READING TEXT Start Marker

This is the mail archive of the
gcc-patches@gcc.gnu.org
mailing list for the GCC project.
Re: PATCH to hoist loads/stores out of loops
You wrote:
[ This is beyond my wildest dreams of the possible outcomes of
the egcs project - having a C++ guru solving Fortran optimi-
sation shortcomings :-) :-) ]
Well, I did take a scientific computation course using Fortran90 on a
CM-2 at one point. You asked:
Could you also pull the same trick for the following code:
subroutine gemm(a, b, c, m, n, k)
integer i,m,n,k,l,j
dimension a(k,m), b(n,k), c(n,m)
do i=1,m ! poor for illustration only
do j=1,n
do l=1,k
c(j,i) = c(j,i) + a(l,i)*b(j,l)

READING TEXT End Marker

[REQUIREMENT 1] Reproduce the mailing-list message from "This is the" up to and including "a(k,m), b(n,k), c(n,m)".
[REQUIREMENT 2] List every variable that the mailing-list message declares as integer in its Fortran subroutine.
The listing isn't needed for anything here.

ENTRIES SHOWN Start Marker

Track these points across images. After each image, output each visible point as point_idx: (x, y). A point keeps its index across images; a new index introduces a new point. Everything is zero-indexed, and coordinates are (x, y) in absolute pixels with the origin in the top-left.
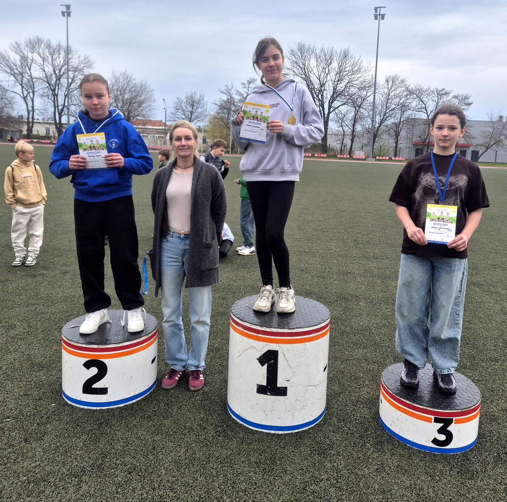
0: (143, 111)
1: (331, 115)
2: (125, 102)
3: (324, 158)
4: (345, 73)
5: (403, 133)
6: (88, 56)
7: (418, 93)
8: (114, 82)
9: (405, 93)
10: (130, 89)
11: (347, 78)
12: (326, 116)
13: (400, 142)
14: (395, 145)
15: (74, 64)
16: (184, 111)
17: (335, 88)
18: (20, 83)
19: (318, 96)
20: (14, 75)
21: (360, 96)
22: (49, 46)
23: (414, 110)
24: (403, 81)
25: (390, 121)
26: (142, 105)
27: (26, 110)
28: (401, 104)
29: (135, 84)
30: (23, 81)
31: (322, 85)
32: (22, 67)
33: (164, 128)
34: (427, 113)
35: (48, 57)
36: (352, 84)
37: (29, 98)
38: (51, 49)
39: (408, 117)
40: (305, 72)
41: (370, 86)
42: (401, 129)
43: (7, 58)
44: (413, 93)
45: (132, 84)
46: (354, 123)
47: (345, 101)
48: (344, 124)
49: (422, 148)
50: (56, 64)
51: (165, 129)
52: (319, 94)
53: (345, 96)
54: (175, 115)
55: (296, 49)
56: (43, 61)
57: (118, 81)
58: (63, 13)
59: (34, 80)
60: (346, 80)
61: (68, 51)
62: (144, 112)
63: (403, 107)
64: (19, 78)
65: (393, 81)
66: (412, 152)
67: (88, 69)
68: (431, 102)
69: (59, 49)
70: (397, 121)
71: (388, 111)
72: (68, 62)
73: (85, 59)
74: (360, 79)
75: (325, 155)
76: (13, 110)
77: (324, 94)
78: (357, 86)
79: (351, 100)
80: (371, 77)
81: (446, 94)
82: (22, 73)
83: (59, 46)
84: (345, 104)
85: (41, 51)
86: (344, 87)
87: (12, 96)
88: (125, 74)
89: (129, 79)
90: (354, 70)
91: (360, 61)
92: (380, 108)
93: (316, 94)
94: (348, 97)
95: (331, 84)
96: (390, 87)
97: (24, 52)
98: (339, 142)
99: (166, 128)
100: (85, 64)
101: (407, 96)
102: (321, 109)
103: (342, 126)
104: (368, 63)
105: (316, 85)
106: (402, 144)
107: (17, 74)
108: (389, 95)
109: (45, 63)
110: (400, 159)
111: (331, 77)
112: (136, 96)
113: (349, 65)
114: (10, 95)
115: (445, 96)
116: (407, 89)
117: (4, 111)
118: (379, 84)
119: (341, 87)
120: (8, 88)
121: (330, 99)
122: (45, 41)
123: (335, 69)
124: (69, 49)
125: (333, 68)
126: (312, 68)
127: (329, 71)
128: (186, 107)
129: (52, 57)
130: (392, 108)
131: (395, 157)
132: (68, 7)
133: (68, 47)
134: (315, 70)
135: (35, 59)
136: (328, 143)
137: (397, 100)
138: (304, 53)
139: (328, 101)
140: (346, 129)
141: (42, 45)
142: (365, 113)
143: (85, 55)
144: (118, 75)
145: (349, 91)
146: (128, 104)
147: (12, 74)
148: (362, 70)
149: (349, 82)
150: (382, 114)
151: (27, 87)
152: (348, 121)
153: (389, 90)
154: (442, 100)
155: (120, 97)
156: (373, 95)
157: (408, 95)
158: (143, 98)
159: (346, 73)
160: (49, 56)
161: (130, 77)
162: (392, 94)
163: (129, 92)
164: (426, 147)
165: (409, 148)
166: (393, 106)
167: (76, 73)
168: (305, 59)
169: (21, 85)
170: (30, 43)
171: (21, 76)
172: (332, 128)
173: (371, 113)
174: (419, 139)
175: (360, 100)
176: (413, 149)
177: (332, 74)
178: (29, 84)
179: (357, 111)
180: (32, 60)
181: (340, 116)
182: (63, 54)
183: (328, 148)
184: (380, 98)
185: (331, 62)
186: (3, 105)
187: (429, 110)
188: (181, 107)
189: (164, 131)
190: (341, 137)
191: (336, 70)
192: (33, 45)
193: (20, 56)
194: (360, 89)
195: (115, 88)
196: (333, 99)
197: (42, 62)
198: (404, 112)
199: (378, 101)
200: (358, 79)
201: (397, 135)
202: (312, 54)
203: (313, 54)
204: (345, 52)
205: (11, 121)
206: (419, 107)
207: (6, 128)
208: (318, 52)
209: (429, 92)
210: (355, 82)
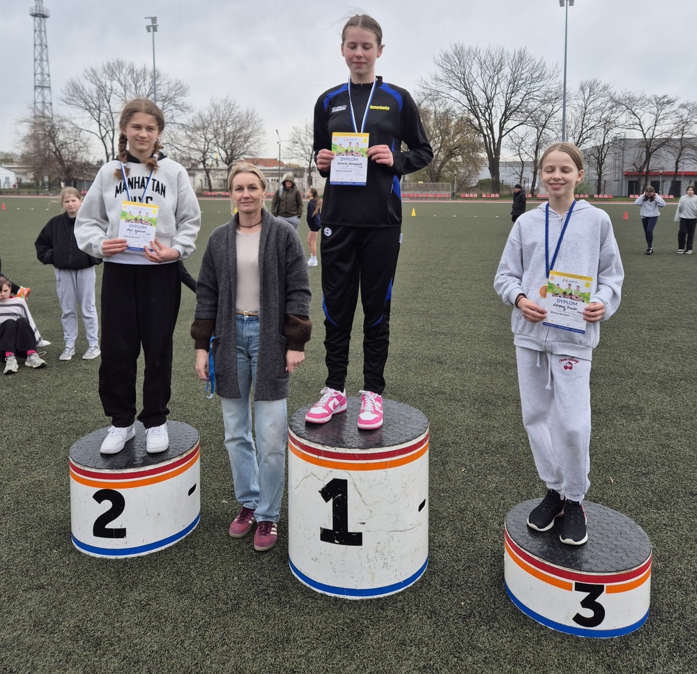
0: (250, 147)
1: (503, 139)
2: (227, 137)
3: (495, 199)
4: (520, 82)
5: (608, 160)
6: (180, 81)
7: (628, 104)
8: (212, 112)
9: (610, 104)
10: (233, 121)
11: (525, 88)
12: (496, 141)
13: (605, 173)
14: (597, 177)
15: (162, 91)
16: (302, 144)
17: (507, 103)
18: (97, 119)
19: (484, 116)
20: (89, 109)
21: (544, 112)
22: (132, 71)
23: (624, 126)
24: (605, 88)
25: (589, 145)
26: (249, 140)
27: (105, 153)
28: (604, 119)
29: (239, 113)
30: (101, 117)
31: (489, 100)
32: (99, 100)
33: (278, 168)
34: (643, 131)
35: (130, 85)
36: (531, 97)
37: (107, 137)
38: (135, 75)
39: (615, 137)
40: (465, 83)
41: (557, 98)
42: (605, 155)
43: (81, 89)
44: (622, 104)
45: (235, 113)
46: (537, 149)
47: (522, 119)
48: (521, 151)
49: (637, 179)
50: (141, 94)
51: (279, 170)
52: (485, 113)
53: (522, 112)
54: (291, 150)
55: (451, 53)
56: (125, 90)
57: (218, 111)
58: (148, 28)
59: (114, 115)
60: (522, 92)
61: (155, 76)
62: (252, 149)
63: (607, 124)
64: (95, 113)
65: (590, 88)
66: (624, 186)
67: (180, 97)
68: (648, 115)
69: (145, 73)
70: (598, 144)
71: (584, 131)
72: (155, 89)
73: (176, 84)
74: (544, 89)
75: (497, 195)
76: (89, 154)
77: (492, 111)
78: (539, 99)
79: (531, 118)
80: (558, 85)
81: (669, 102)
82: (100, 107)
83: (145, 70)
84: (522, 124)
85: (122, 78)
86: (521, 100)
87: (88, 136)
88: (226, 101)
89: (231, 107)
90: (534, 76)
91: (542, 64)
92: (573, 126)
93: (481, 112)
94: (527, 114)
95: (501, 98)
96: (586, 97)
97: (101, 80)
98: (517, 176)
99: (281, 168)
100: (176, 90)
101: (611, 108)
102: (489, 132)
103: (519, 154)
104: (554, 66)
105: (482, 100)
106: (608, 175)
107: (94, 109)
108: (586, 109)
109: (128, 93)
110: (606, 196)
111: (502, 88)
112: (240, 130)
113: (526, 70)
114: (84, 135)
115: (668, 106)
116: (612, 99)
117: (78, 156)
118: (570, 93)
119: (516, 100)
120: (82, 127)
121: (502, 118)
122: (128, 64)
123: (506, 76)
124: (156, 73)
125: (504, 75)
126: (475, 76)
127: (498, 80)
128: (306, 139)
129: (136, 86)
130: (590, 126)
131: (599, 193)
132: (154, 19)
133: (154, 71)
134: (479, 80)
135: (114, 88)
136: (501, 178)
137: (598, 114)
138: (463, 58)
139: (499, 121)
140: (525, 158)
141: (124, 70)
142: (553, 135)
143: (176, 80)
144: (217, 103)
145: (527, 106)
146: (231, 139)
147: (86, 109)
148: (546, 75)
149: (528, 93)
150: (577, 135)
151: (105, 124)
152: (528, 146)
153: (586, 101)
154: (663, 112)
155: (221, 131)
156: (562, 109)
157: (613, 107)
158: (250, 130)
159: (523, 81)
160: (132, 83)
161: (233, 105)
162: (590, 107)
163: (232, 124)
164: (644, 179)
165: (618, 180)
166: (592, 124)
167: (166, 103)
168: (464, 67)
169: (99, 122)
170: (108, 68)
171: (98, 111)
172: (506, 157)
173: (561, 134)
174: (633, 167)
175: (543, 117)
176: (624, 183)
177: (502, 84)
178: (107, 120)
179: (541, 133)
180: (112, 90)
181: (516, 141)
182: (149, 80)
183: (501, 185)
184: (573, 114)
185: (501, 68)
186: (77, 149)
187: (645, 126)
188: (300, 140)
189: (278, 172)
190: (518, 170)
191: (509, 77)
192: (113, 71)
193: (97, 85)
194: (544, 102)
195: (214, 119)
196: (506, 117)
197: (123, 92)
198: (608, 131)
199: (569, 118)
200: (540, 88)
201: (600, 163)
202: (474, 58)
203: (476, 59)
204: (520, 53)
205: (86, 169)
206: (631, 123)
207: (81, 178)
208: (483, 55)
209: (644, 102)
210: (536, 93)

ENTRIES SHOWN End Marker

[RESPONSE BOX 1]
This is the mail archive of the
gcc-patches@gcc.gnu.org
mailing list for the GCC project.
Re: PATCH to hoist loads/stores out of loops
You wrote:
[ This is beyond my wildest dreams of the possible outcomes of
the egcs project - having a C++ guru solving Fortran optimi-
sation shortcomings :-) :-) ]
Well, I did take a scientific computation course using Fortran90 on a
CM-2 at one point. You asked:
Could you also pull the same trick for the following code:
subroutine gemm(a, b, c, m, n, k)
integer i,m,n,k,l,j
dimension a(k,m), b(n,k), c(n,m)

[RESPONSE BOX 2] i, m, n, k, l, j